The basic idea of LCE is to give the neural network hints during training. For example, when the network is very confident, then \(c\hat{p} + (1 - c)p = 1\hat{p} + (1 - 1)p = \hat{p}\) (no hints necessary). If the network is not sure, then \(c\hat{p} + (1 - c)p = 0\hat{p} + (1 - 0)p = p\) (all hints are necessary).

class Model(nn.Module):
  def __init__(self):
    ...
    self.comb = nn.Linear(feat, 1)
    self.sigmoid = nn.Sigmoid()
    self.softmax = nn.Softmax(dim=-1)

  def forward(self, x):
    ...

    return self.softmax(x), self.sigmoid(self.comb(x))

output, c = model(data)
new_p = c * output + (1 - c) * torch.eye(classes)[target]
loss = F.nll_loss(torch.log(new_p), target, reduction="mean") - lambda * torch.mean(torch.log(c))

In the original paper [4], the authors used \(c\) also for out-of-distribution detection.

Calibration

The three most common methods for calibration are:

temperature scaling: scale by a scalar \(\hat{p} = \text{softmax}\left(\frac{z}{T}\right)\)
vector scaling: scale by a vector \(\hat{p} = \text{softmax}\left(w \circ z + b\right)\) where \(\circ\) denotes element-wise multiplication.
matrix scaling: scale by a matrix \(\hat{p} = \text{softmax}\left(Wz + b\right)\)

\(z\) is the final pre-activation layer (i.e. logits) and \(T\), \(w\), \(W\), \(b\) are learnable parameters. The parameters are tuned on the test set. The authors in [5] proposed using repeated 2-fold cross validation on the test set to reduce the variance of the result.

import torch

def temp_scaling(y_true, y_pred, train_index, test_index):
    torch.manual_seed(0)

    loss_func = nn.CrossEntropyLoss()
    y_true = torch.from_numpy(y_true)
    y_pred = torch.from_numpy(y_pred)

    t = torch.nn.Parameter(torch.ones(1) * 1.5)
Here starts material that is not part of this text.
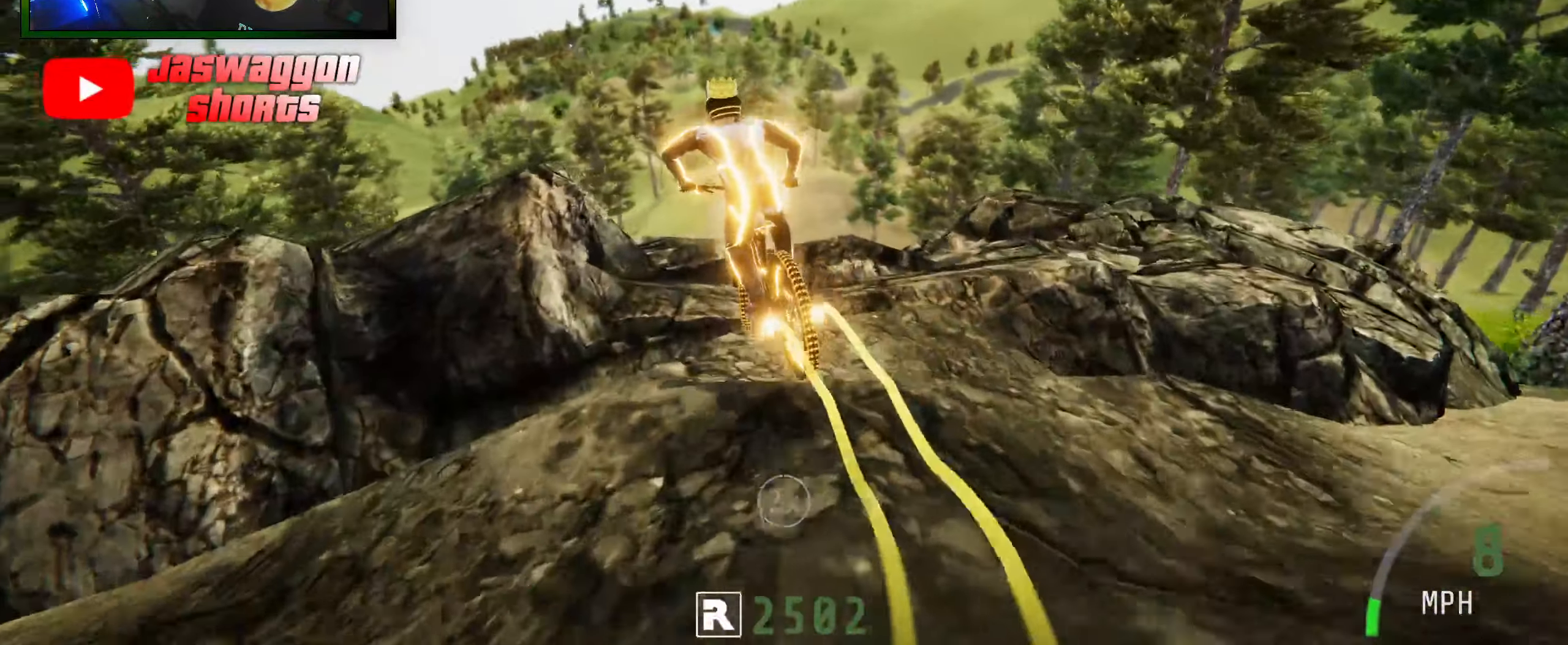
{"buttons": ["L2"], "left_stick": "down-left", "right_stick": "down", "events": [[34, "left_stick", "down-left"], [50, "right_stick", "center"], [150, "left_stick", "down-right"], [184, "right_stick", "up"], [367, "left_stick", "down-left"], [400, "right_stick", "center"], [484, "right_stick", "down"]]}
    optimizer = torch.optim.LBFGS([t], lr=0.01, max_iter=5000)
    def closure():
        optimizer.zero_grad()
        loss = loss_func(y_pred[train_index] / t, y_true[train_index])
        loss.backward()
        return loss
    optimizer.step(closure)

    return loss_func(y_pred[test_index] / t, y_true[test_index]).item(), t.detach().numpy()

nll_losses = []
for i in range(0, 5):
  kf = KFold(n_splits=2, shuffle=True, random_state=i)
  for train_index, test_index in kf.split(y_pred_test, y_test):
    nll_loss, _ = temp_scaling(y_test, y_pred_test, train_index, test_index)
    nll_losses.append(nll_loss)

print(f"NLL: {np.mean(nll_losses)} (std: {np.std(nll_losses)})")

y_pred_test are all logits of some test dataset and y_test is the ground truth.

For vector scaling add parameters w = nn.Parameter(torch.randn(y_pred.shape[-1],) * 1e-3) and b = nn.Parameter(torch.zeros(y_pred.shape[-1],)). Then change where necessary the code to y_pred[train_index] * w + b.

For matrix scaling add parameters W = nn.Parameter(torch.randn(y_pred.shape[-1], y_pred.shape[-1]) * 1e-3) and b = nn.Parameter(torch.zeros(y_pred.shape[-1],)). Then change where necessary the code to y_pred[train_index] @ W + b.

Another implementation for temperature scaling can be found here. temperature_scaling.py contains the relevant code.

Calibration methods are applied after the regular training of the neural network. The scaling parameters are optimized based on the cross entropy loss and the metric is often the expected calibration error (ECE) or NLL. Some other metrics can be found in my last blog post.

References

[1] A. Kendall and Y. Gal, What Uncertainties Do We Need in Bayesian Deep Learning for Computer Vision?, 2017.

[2] B. Lakshminarayanan, A. Pritzel and C. Blundell, Simple and Scalable Predictive Uncertainty Estimation using Deep Ensembles, 2017.

[3] Guotai Wang, Wenqi Li et al., Aleatoric uncertainty estimation with test-time augmentation for medical image segmentation with convolutional neural networks, 2019.

[4] T. DeVries and G. W. Taylor, Learning Confidence for Out-of-Distribution Detection in Neural Networks, 2018.

[5] A. Ashuskha, A. Lyzhov, D. Molchanov et al., Pitfalls of in-domain uncertainty estimation and ensembling in deep learning, 2020.